Boom, works like a charm, is pretty fast and has no problems with large files. Also, it can use either GD or ImageMagick, depending on what's available on the server, so it's relatively portable.

Upvotes: 1

zack
zack

Reputation:

Just make them resize it smaller before they upload it. MAX_FILE_SIZE

Upvotes: 1

enkrs
enkrs

Reputation: 136

If you have available ImageMagick api in your PHP configuration - use it! ImageMagick doesn't get counted in PHPs memory_limit and therefore can work with bigger files.

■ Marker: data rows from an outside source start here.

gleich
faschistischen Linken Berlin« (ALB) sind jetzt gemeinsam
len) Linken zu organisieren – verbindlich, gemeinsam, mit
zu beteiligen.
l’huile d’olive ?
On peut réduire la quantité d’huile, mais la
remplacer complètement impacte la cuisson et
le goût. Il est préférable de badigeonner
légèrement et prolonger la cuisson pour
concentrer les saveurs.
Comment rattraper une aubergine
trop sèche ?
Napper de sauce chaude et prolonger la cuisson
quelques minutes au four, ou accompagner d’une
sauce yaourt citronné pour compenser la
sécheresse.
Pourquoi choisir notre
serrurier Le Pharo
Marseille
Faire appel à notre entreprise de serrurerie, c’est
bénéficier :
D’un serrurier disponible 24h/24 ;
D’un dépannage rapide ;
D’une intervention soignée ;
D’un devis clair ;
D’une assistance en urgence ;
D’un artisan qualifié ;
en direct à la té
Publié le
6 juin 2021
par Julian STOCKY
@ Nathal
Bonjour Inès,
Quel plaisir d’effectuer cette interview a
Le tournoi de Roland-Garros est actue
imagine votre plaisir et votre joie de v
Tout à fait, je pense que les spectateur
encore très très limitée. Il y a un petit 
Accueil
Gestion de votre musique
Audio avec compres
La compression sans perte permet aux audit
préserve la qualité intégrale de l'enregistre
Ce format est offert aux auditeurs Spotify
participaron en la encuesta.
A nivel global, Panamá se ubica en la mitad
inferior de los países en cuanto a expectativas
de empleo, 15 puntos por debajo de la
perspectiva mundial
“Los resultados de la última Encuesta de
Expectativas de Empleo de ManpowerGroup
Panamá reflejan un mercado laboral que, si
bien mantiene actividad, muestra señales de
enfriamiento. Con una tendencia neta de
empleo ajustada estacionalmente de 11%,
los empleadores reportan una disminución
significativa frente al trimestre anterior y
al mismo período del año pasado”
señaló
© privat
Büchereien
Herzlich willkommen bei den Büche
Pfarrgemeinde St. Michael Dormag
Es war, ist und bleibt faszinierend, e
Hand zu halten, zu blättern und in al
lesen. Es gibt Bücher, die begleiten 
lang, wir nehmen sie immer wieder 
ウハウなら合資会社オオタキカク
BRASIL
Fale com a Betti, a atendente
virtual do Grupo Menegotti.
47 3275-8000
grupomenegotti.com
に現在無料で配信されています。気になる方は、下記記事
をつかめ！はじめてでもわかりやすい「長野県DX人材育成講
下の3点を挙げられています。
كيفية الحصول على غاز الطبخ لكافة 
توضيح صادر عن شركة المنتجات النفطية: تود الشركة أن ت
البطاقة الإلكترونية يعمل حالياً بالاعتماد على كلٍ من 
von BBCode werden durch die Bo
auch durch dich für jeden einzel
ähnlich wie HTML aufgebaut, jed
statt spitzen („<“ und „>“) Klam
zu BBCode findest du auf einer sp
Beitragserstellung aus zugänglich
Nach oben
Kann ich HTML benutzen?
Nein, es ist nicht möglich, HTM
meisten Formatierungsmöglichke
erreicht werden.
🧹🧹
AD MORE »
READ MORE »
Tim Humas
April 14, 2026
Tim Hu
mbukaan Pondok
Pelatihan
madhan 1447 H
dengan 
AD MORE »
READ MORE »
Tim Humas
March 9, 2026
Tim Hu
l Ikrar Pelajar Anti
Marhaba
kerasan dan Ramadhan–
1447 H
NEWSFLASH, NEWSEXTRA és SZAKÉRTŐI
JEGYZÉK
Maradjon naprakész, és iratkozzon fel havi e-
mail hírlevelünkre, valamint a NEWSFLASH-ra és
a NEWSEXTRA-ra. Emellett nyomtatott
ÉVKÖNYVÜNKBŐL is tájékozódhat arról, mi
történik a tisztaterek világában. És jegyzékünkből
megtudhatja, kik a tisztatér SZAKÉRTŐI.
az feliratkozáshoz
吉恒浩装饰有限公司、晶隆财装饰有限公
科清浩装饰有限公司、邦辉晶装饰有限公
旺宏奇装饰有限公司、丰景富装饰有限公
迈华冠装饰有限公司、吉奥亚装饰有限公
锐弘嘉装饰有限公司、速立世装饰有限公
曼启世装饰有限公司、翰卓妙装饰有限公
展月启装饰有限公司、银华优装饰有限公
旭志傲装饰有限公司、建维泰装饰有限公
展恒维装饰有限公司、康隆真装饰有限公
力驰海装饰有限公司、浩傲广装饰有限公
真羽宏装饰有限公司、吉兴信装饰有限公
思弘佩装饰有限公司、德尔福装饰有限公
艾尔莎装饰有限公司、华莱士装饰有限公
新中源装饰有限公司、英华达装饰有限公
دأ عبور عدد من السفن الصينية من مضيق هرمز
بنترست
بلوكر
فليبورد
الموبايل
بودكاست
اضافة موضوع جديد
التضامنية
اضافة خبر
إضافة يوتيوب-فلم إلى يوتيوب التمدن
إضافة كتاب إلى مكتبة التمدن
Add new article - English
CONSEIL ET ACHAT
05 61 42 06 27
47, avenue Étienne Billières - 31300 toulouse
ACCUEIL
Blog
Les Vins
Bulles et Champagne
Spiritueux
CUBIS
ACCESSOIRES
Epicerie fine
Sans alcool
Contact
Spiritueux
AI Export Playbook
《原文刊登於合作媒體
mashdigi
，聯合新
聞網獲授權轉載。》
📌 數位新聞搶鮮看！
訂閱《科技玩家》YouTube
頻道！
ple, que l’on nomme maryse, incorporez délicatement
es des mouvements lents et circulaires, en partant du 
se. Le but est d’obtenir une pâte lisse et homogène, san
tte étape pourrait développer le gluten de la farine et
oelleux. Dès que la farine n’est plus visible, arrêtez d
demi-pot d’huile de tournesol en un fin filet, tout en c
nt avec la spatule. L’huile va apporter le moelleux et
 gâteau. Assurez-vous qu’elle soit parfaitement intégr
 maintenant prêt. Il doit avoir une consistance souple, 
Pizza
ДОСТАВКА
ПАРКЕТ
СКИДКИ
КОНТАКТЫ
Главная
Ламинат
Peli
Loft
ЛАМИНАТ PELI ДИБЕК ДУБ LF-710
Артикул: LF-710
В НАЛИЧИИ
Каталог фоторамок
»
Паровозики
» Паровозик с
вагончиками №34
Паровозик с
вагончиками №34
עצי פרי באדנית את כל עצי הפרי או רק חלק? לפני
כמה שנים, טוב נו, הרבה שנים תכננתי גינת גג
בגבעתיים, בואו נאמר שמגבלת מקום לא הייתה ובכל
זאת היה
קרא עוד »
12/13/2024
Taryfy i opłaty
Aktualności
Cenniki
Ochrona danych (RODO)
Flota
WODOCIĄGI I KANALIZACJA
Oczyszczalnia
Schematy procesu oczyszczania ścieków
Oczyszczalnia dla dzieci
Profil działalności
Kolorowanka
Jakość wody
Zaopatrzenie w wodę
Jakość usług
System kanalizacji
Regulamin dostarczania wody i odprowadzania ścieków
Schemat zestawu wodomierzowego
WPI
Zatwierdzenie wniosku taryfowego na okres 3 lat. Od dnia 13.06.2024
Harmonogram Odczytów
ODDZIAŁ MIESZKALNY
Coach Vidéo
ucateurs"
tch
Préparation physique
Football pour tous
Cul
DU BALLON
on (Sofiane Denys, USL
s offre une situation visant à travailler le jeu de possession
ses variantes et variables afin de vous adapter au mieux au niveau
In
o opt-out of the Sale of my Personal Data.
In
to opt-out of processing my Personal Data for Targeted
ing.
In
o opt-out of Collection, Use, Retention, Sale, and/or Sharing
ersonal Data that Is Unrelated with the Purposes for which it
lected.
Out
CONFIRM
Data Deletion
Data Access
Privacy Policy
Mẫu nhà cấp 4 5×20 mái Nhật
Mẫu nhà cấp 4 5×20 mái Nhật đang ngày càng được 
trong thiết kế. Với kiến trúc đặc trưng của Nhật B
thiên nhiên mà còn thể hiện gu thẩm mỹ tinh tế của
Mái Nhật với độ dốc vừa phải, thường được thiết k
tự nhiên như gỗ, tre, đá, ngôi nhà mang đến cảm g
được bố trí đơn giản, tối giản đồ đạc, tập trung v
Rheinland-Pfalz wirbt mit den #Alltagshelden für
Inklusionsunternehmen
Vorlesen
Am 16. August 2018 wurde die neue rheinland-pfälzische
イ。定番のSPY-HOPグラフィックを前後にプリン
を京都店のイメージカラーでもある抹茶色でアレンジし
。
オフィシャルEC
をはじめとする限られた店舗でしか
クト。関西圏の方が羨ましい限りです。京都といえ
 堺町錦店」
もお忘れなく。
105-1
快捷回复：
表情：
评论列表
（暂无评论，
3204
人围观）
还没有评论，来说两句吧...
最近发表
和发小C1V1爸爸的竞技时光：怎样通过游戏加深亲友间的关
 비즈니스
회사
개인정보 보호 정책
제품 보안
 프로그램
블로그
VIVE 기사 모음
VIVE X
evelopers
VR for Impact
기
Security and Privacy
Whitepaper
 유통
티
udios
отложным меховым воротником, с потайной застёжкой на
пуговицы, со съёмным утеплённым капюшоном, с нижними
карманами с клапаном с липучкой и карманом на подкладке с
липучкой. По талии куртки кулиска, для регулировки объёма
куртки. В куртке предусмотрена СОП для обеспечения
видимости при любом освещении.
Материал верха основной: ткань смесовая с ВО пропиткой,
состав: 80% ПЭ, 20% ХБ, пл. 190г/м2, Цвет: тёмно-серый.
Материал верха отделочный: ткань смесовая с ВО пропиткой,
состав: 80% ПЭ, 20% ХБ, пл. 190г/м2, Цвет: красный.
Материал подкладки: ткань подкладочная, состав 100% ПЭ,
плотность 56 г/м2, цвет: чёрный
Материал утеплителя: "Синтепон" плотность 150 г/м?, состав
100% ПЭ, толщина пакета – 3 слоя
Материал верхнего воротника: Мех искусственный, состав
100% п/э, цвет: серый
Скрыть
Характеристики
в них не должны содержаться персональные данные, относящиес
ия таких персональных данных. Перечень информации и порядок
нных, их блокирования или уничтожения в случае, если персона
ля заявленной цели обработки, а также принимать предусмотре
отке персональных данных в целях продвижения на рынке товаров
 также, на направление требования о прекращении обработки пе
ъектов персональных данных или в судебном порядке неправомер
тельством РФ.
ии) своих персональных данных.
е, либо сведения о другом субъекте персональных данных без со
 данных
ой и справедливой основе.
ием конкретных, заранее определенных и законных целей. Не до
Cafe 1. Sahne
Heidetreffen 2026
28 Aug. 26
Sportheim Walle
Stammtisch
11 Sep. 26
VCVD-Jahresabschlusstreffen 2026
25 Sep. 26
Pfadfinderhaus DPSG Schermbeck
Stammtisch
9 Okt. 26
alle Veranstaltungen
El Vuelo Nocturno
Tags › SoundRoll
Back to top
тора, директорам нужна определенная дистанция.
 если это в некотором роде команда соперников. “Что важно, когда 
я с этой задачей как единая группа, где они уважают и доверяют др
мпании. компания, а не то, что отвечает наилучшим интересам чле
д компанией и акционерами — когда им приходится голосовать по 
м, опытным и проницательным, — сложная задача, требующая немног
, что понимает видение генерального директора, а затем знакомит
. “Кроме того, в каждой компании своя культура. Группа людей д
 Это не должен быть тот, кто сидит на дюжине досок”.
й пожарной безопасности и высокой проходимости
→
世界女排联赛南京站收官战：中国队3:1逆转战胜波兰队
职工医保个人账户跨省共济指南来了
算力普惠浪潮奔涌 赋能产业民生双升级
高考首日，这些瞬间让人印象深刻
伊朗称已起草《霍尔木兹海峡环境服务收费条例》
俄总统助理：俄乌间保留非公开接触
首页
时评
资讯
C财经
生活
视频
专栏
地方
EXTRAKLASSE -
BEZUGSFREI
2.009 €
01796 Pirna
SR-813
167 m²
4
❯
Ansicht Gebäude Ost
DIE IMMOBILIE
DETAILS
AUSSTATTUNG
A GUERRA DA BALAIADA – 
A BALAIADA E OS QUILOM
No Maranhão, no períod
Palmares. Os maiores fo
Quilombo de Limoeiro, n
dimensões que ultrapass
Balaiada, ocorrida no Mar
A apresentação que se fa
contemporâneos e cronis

If you realy have no control over the server, the quick and very bad workaround is - after getting the image file from $_POST, first check the dimensions with:

<?php
$image_size = getimagesize("yourfile.jpg")
$mem_usage = $image_size[0] * $image_size[1] * 4 //4 bytes per pixel (RGBA)
if ($mem_usage > $mem_aviable) {
    die ('Please upload smaller pic. I tell you that all the time.  '.
         'Resize yout huge 7MP images from your digital camera '.
         'before uploading them.'); //Better put something more polite here.
}

Upvotes: 3

Question Mark
Question Mark

Reputation: 3606

how about uploading them then queuing the resize job, a command line php script can then pick up and process (faster and can have a separate memory limit and execution time)

Upvotes: 1

Greg
Greg

Reputation: 321698

You could shell out to an external programme, for example using convert.

Upvotes: 1

Lliane
Lliane

Reputation: 831

You can call Imagemagick to resize the picture from your php page, but there's a security matter then if you allow system calls

Any API will use a lot of Memory, you can change your php memory_limit aswell.